INSTRUCTIONS TO FOLLOW: Print the rows below word for word, leaving out the pictures.

START GIVEN DATA

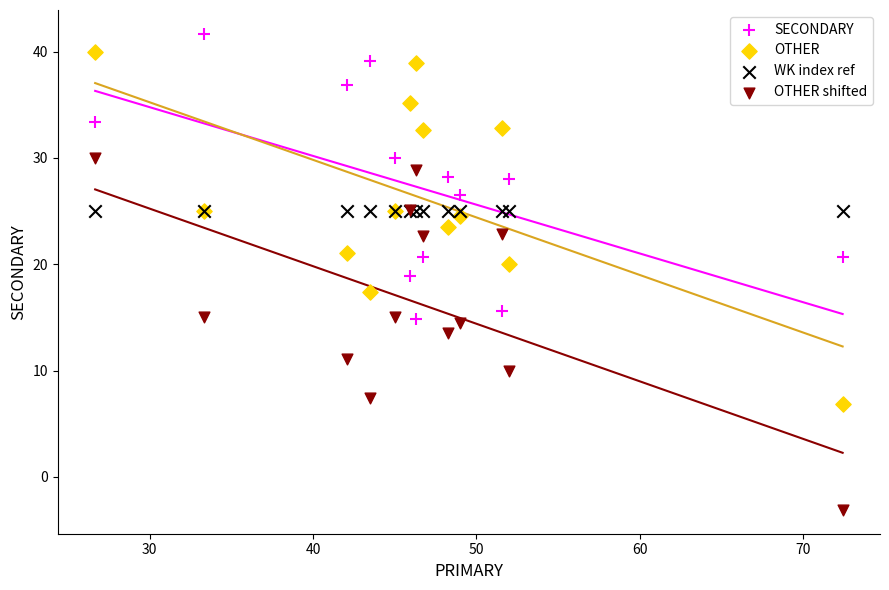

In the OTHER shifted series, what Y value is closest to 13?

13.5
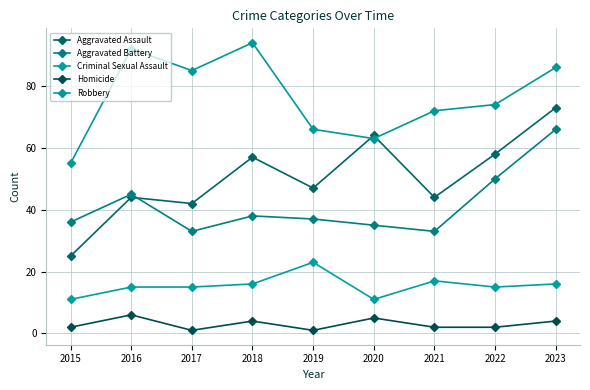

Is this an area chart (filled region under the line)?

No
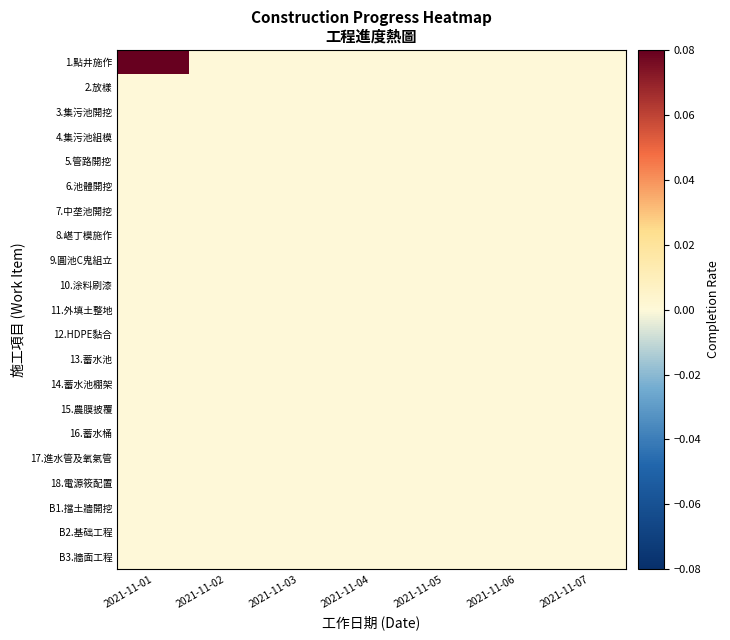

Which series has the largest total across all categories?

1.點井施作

END GIVEN DATA

ANSWER SPACE:
In the OTHER shifted series, what Y value is closest to 13?

13.5

Is this an area chart (filled region under the line)?

No

Which series has the largest total across all categories?

1.點井施作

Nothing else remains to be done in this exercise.